My husband cheated on me with his ex-girlfriend

By Thanh Tam   May 13, 2023 | 04:42 am PT
I am giving birth to our second child in two months, and I no longer expect anything from my cheating husband. I will divorce him right after giving birth.

I am an illegitimate child, and my mother gave birth to me when she was 41. I never knew who my father was, and my mother raised me all on her own.

After graduating from college, I moved to the capital and worked myself to the bone there. My annual salary is now VND500 million ($21,260). I am an introvert, so I don’t have many relationships and had never dated anyone before meeting my now-husband when I was 33.

He gave me a sense of peace and trust and was the first man in my life. He’s quite an amorous man and his most recent relationship lasted five years.

Apparently it ended because she rejected his marriage proposal for some unknown reason. He said he wouldn’t want to marry her because they fought all the time, and I trusted him.

After a short time, we got married when I was two months pregnant. Due to my personal history, I laid down my boundaries to him: I could condone anything, except cheating. He promised to love me and our child for the rest of his life, and I trusted him completely.

My husband is a hard-working and simple man. Everyone said we were good for each other. I’m rather meek and respectful to others, and my husband knows how to treat both sides of our families well.

However, after our marriage, he started his selfish side. Whenever I accidentally knocked something, he would start grumbling.

I would say: "You must have stopped loving me because you are never satisfied with whatever I do." He replied: "I’m just saying this so you can be more careful." So, I let it go.

I gave birth to our first child, so my mother moved in with us to help me take care of our child. My husband always helped me with the baby and dinner after work, and he always slept at home. When our firstborn turned 10 months old, a second pregnancy came unplanned.

I initially wanted to terminate the pregnancy because I had to do a C-section with our first, and I didn’t want to give birth so soon after my first especially at my age. Moreover, our first child was still too young. My husband told me that children are a blessing, so I should carry the baby to term. The next day, he announced the news of my second pregnancy to both sides of the family.

I was under the impression my husband just didn’t know how to show his emotions despite loving us very much. When I was over two months pregnant, I discovered his infidelity. It turns out that he got back with his ex when I was about to give birth to our first child.

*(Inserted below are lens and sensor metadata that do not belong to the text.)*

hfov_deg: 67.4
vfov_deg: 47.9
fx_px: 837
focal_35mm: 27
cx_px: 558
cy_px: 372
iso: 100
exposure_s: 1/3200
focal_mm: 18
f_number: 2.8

Their plan was to wait until our first child turned two to get a divorce. They would then get custody of my firstborn after I gave birth to our second-born. I cried so much because I had no siblings growing up, and my world only consisted of my mom. My husband and child became my whole world after I got married.

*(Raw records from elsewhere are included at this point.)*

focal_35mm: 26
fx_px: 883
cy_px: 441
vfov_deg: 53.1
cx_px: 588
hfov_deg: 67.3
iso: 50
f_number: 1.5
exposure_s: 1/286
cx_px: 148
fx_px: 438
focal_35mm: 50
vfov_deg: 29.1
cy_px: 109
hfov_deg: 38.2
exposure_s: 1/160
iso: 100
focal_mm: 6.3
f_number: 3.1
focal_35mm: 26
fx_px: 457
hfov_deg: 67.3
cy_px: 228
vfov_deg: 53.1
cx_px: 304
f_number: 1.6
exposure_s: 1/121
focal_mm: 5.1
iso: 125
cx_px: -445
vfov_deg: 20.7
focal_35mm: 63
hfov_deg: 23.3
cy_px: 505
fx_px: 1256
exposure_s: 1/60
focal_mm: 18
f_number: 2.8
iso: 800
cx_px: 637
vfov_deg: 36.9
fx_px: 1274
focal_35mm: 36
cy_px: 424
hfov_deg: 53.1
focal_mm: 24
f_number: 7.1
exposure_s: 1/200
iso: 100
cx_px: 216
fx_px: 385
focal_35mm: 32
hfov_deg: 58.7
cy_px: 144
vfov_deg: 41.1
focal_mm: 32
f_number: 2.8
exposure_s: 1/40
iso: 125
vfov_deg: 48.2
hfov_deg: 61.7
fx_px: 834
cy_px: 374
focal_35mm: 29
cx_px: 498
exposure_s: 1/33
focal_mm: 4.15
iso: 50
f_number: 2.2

I managed to calm down and decided to get a divorce. I still love my husband, so after listening to his apology and his promise to make it up to me and my child, I softened and decided to continue living with him.

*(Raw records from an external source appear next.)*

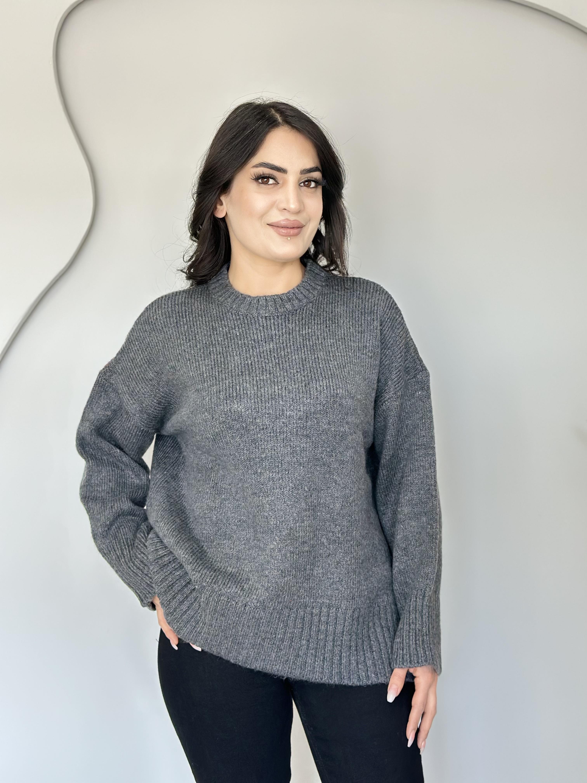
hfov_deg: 30.3
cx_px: 294
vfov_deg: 39.7
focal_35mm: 48
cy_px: 392
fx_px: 1085
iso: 125
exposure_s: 1/87
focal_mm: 6.86
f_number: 1.78
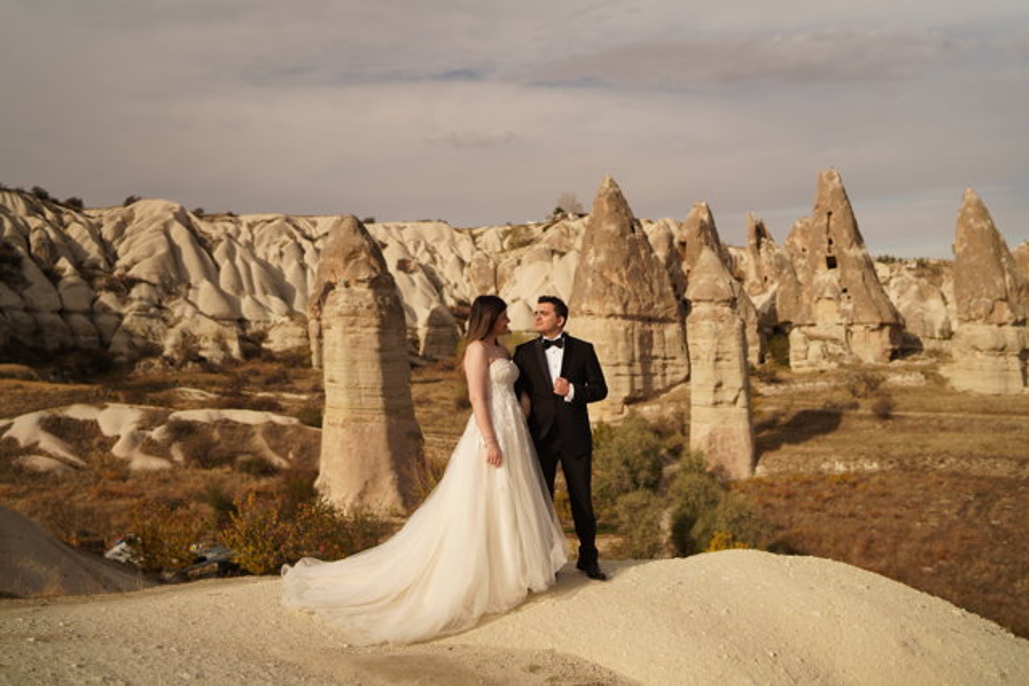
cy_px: 343
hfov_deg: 54.4
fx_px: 1001
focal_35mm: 35
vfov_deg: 37.9
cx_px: 514
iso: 160
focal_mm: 35
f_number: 2.5
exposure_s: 1/6400
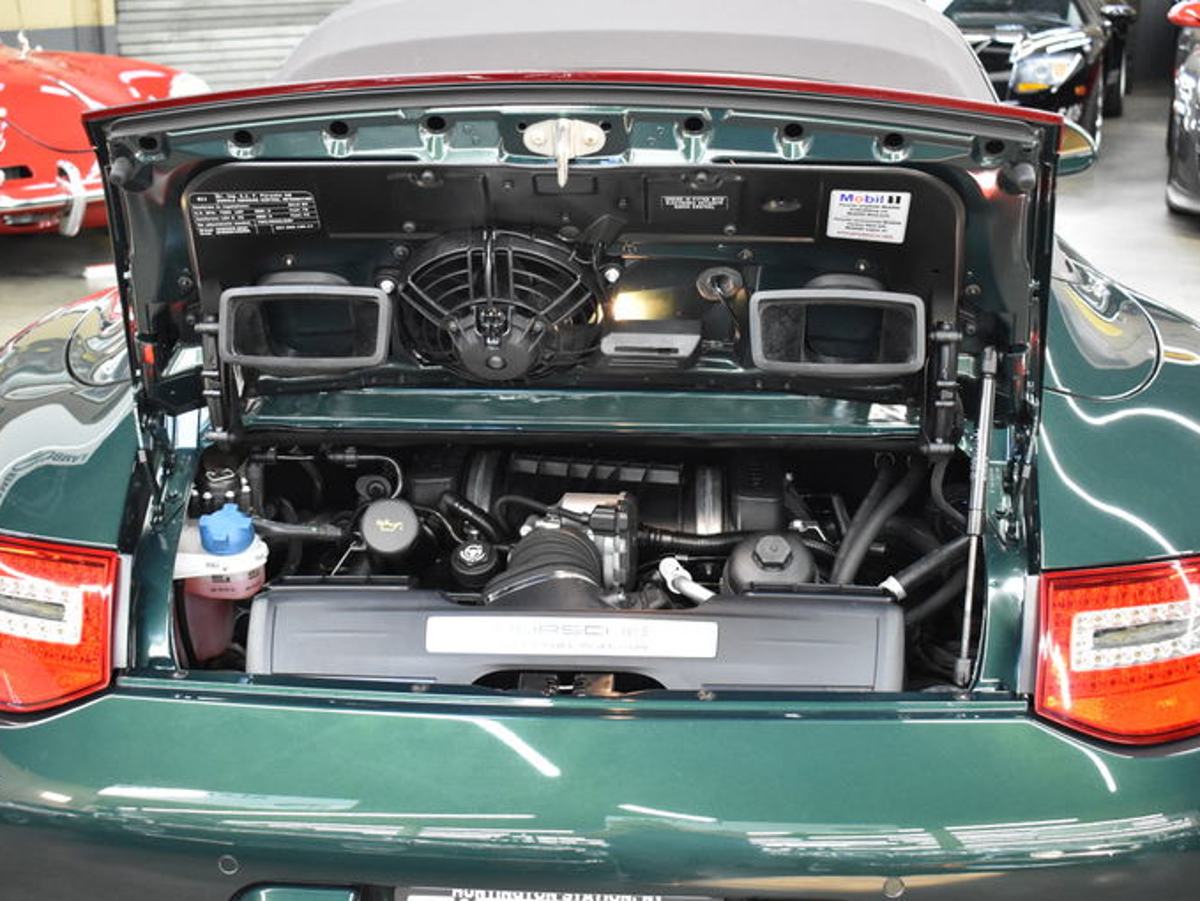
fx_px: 1753
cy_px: 450
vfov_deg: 28.8
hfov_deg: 37.8
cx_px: 557
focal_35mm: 51
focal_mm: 31
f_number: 4.2
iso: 3200
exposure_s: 1/50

We have fought almost every day since then. I am allowed to post sad statuses on social media, or mention his infidelity, or him not caring about us when we got sick.

It hurt so much whenever I thought about it. If his ex ever got upset when he mentioned something from the past, he would do everything to reassure her.

When I did the same, he accused me of always talking about the same thing all over again, saying I was annoying. He has never yielded to me, not even once. To him, I am always the one that initiates our fights.

Recently, I have come to realize that the reason he asked for a second chance wasn’t to make things up to me, but to keep torturing me.

After more than two months of this gloomy marriage, it dawned on me that it was not a wrong decision to give him a second chance because if I hadn’t I might have regretted it.

I didn’t know if I did the right thing. I just know that I feel neither sadness nor disappointment now.

What I need the most now is custody of my two children. I don’t care about what my husband does or says anymore.